A typical Kearney case runs 25-40 minutes within a 60-minute interview slot that also includes 12-18 minutes of behavioral questions. The final-round written case is a separate 60-minute exercise plus 15-20 minutes of presentation and Q&A.
Are Kearney cases harder than McKinsey cases?
Different difficulty profile. McKinsey cases test interviewer-led structure quality and PEI fit more heavily. Kearney cases test candidate-led operational reasoning, no-calculator math, and archetype-specific knowledge more heavily. Most candidates find one easier based on background — operations and engineering backgrounds favor Kearney; pure strategy and humanities backgrounds often find McKinsey easier.
What case types does Kearney use most often?
Roughly 80% of Kearney cases fall into four archetypes: operations diagnostic, procurement strategy, supply chain optimization, and industrial growth strategy. Profitability and market entry cases appear less frequently than at MBB. Pricing and FS cases appear rarely compared to firms like Oliver Wyman.
Do you need operations background to pass a Kearney case?
Helpful, not required. Strong-school candidates from non-operations backgrounds win Kearney offers regularly, but they prepare deliberately for operations content. Expect to spend 10-15 hours of dedicated prep on operations methodology, manufacturing economics, and procurement levers if you don’t have prior exposure.

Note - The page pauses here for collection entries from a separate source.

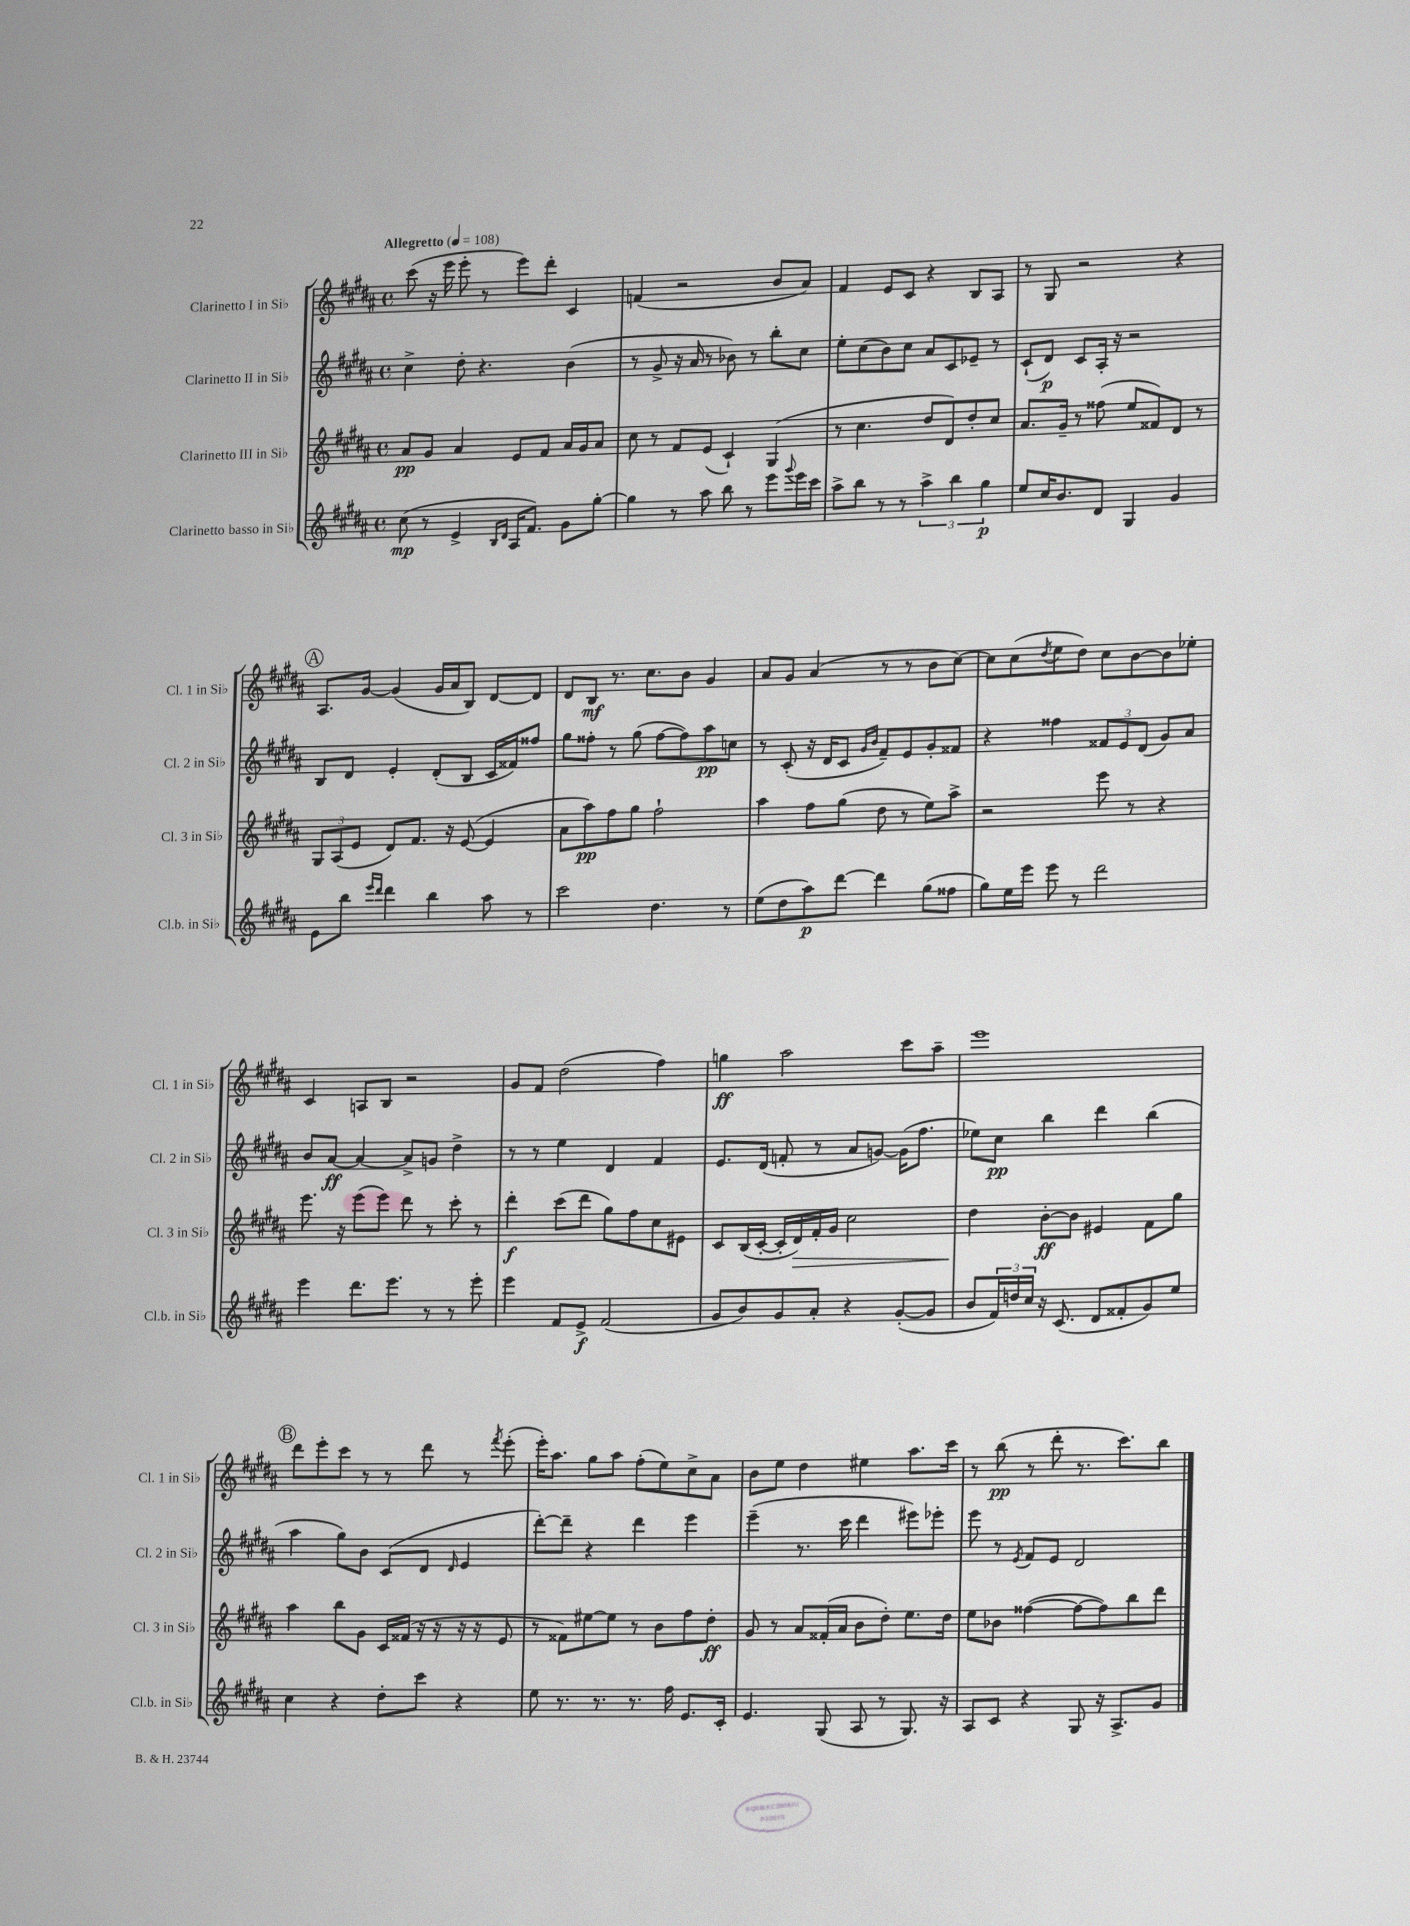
<<
\new StaffGroup <<
\new Staff = "s0" \with { instrumentName = "Clarinetto I in Sib" shortInstrumentName = "Cl. 1 in Sib" } {
    \clef treble \key b \major \defaultTimeSignature \time 4/4 \tempo "Allegretto" 4 = 108
    cis'''8( r16 e'''16 e'''8-. r8 e'''8) dis'''8-. cis'4 |
    f'4( r2 b'8 ais'8) |
    fis'4 e'8 cis'8 r4 b8 ais8 |
    r8 gis8 r2 r4 |
    \mark \markup { \circle "A" } ais8. gis'16~ gis'4( gis'16 ais'16 b8) dis'8~ dis'8 |
    dis'8 b8\mf r8. cis''8. b'8 gis'4 |
    ais'8 gis'8 ais'4( r8 r8 b'8 cis''8~) |
    cis''8 cis''8( \acciaccatura { dis''8 } e''8 dis''8) cis''8 b'8~ b'8 ees''8-. |
    cis'4 a8 b8 r2 |
    gis'8 fis'8 dis''2( fis''4) |
    g''4\ff ais''2 cis'''8 ais''8-- |
    e'''1 |
    \mark \markup { \circle "B" } dis'''8 e'''8-. cis'''8 r8 r8 dis'''8 r8 \acciaccatura { fis'''8 } e'''8-.( |
    e'''16-.) ais''8. gis''8 ais''8 fis''8-.( e''8) cis''8-> ais'8 |
    b'8 e''8 dis''4 eis''4 ais''8. cis'''16 |
    r8 b''8\pp( r8 dis'''8-. r8. cis'''8.) b''8 \bar "|." |
}
\new Staff = "s1" \with { instrumentName = "Clarinetto II in Sib" shortInstrumentName = "Cl. 2 in Sib" } {
    \clef treble \key b \major \defaultTimeSignature \time 4/4
    cis''4-> dis''8-. r4. b'4( |
    r8 gis'8-> r16 ais'16 r8 bes'8) r8 b''8-. cis''8 |
    e''8-. cis''8( b'8) cis''8 ais'8 cis'8 ees'8-- r8 |
    cis'8-!( dis'8\p) cis'8 ais16-. r16 r2 |
    \mark \markup { \circle "A" } b8 dis'8 e'4-. dis'8-.( b8 cis'16 fisis'16) fisis''8 |
    gis''8 fisis''8-. r8 gis''8( fisis''8~ fisis''8) ais''8\pp c''8 |
    r8 cis'8-.( r16 dis'16 cis'8 \grace { gis'16 b'16 } fis'8--) e'8 gis'8-. fisis'8 |
    r4 fisis''4 \tuplet 3/2 { fisis'8 e'8 dis'8( } gis'8) ais'8 |
    b'8 ais'8~\ff ais'4~ ais'8-> g'8 dis''4-> |
    r8 r8 e''4 dis'4 fis'4 |
    e'8. dis'16( f'8-. r8 ais'8 g'8~) g'16( fis''8. |
    ees''8) cis''8\pp b''4 dis'''4 b''4( |
    \mark \markup { \circle "B" } ais''4 gis''8) b'8 cis'8( dis'8 \grace { dis'16 } e'4 |
    dis'''8~-.) dis'''8-- r4 dis'''4 e'''4 |
    e'''4--( r8. cis'''16 dis'''4 eis'''8) ees'''8-. |
    e'''8 r8 \acciaccatura { e'8 } fis'8 e'8 dis'2 \bar "|." |
}
\new Staff = "s2" \with { instrumentName = "Clarinetto III in Sib" shortInstrumentName = "Cl. 3 in Sib" } {
    \clef treble \key b \major \defaultTimeSignature \time 4/4
    ais'8\pp gis'8 ais'4 e'8 fis'8 ais'16 gis'16 ais'8 |
    cis''8 r8 fis'8 e'8( cis'4-!) gis4( |
    r8 cis''4. dis''8 dis'8) dis''8-. cis''8 |
    ais'8. gis'16-- r8 fisis''8( e''8 fisis'8) dis'8 r8 |
    \mark \markup { \circle "A" } \tuplet 3/2 { gis8 ais8( e'8 } dis'8) fis'8. r16 e'8~( e'4 |
    ais'8 ais''8\pp) fis''8 gis''8 fis''2-! |
    ais''4 fis''8 gis''8( dis''8 r8 e''8) ais''8-> |
    r2 e'''8 r8 r4 |
    e'''8. r16 e'''8( e'''8) dis'''8 r8 cis'''8-. r8 |
    dis'''4-.\f cis'''8( dis'''8 gis''8) fis''8 cis''8 eis'8 |
    cis'8 b16( cis'16~-. cis'16-. dis'16\>) fis'16-. gis'16 cis''2 |
    dis''4\! b'8~-.\ff b'8 eis'4 fis'8 gis''8 |
    \mark \markup { \circle "B" } ais''4 b''8 gis'8 cis'16 fisis'16( r16 r16 r16 r16 e'8 |
    r8 fisis'8) eis''8~ eis''8 r8 b'8 fis''8 dis''8-.\ff |
    gis'8 r8 ais'8 fisis'16-.( ais'16 b'8 dis''8-.) e''8. dis''16 |
    e''8 bes'8 fisis''4~( fisis''8~ fisis''8) b''8 dis'''8 \bar "|." |
}
\new Staff = "s3" \with { instrumentName = "Clarinetto basso in Sib" shortInstrumentName = "Cl.b. in Sib" } {
    \clef treble \key b \major \defaultTimeSignature \time 4/4
    cis''8\mp( r8 e'4-> \grace { b16 dis'16 } ais16 fis'8.) gis'8 gis''8~-. |
    gis''4 r8 ais''8 b''8 r8 e'''8 \appoggiatura { gis'''8 } e'''16 cis'''16 |
    ais''8-> b''8 r8 r8 \tuplet 3/2 { ais''4-> b''4 gis''4\p } |
    e''8 cis''16 b'8. dis'8 gis4 gis'4 |
    \mark \markup { \circle "A" } e'8 b''8 \grace { e'''16 dis'''16 } dis'''4 b''4 ais''8 r8 |
    cis'''2 dis''4. r8 |
    e''8( dis''8 ais''8\p) dis'''8~ dis'''4 gis''8( fisis''8 |
    gis''8) e''16 e'''16 e'''8 r8 dis'''2 |
    e'''4 dis'''8. e'''8. r8 r8 e'''8-. |
    e'''4 fis'8 e'8->\f fis'2( |
    gis'8 b'8) gis'8 ais'8-. r4 gis'8~-.( gis'8 |
    b'8 \tuplet 3/2 { fis'16) d''16 cis''16 } r16 cis'8.( dis'8 fisis'8-. gis'8) e''8 |
    \mark \markup { \circle "B" } cis''4 r4 dis''8-. cis'''8 r4 |
    e''8 r8. r8. r8. fis''16 e'8. cis'16-. |
    e'4. gis8( ais8 r8 gis8.) r16 |
    ais8 cis'8 r4 gis8 r16 ais8.-> gis'8 \bar "|." |
}
>>
>>
\layout { \context { \Score \remove "Bar_number_engraver" } }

What is the Kearney written case like?
60 minutes to analyze a packet of 10-20 pages and prepare a PowerPoint recommendation, followed by 15-20 minutes presenting and answering questions. Most candidates underprep the written case relative to the live case, and it’s a common stumble in final rounds. The format is more demanding than OW’s written case due to the longer time window and slide-output expectation.
Can I use a calculator in the Kearney case interview?
No. Mental math is required throughout the case interview and the Kearney Recruitment Test. Some offices may allow basic calculators in the written case; confirm with your recruiter before final rounds.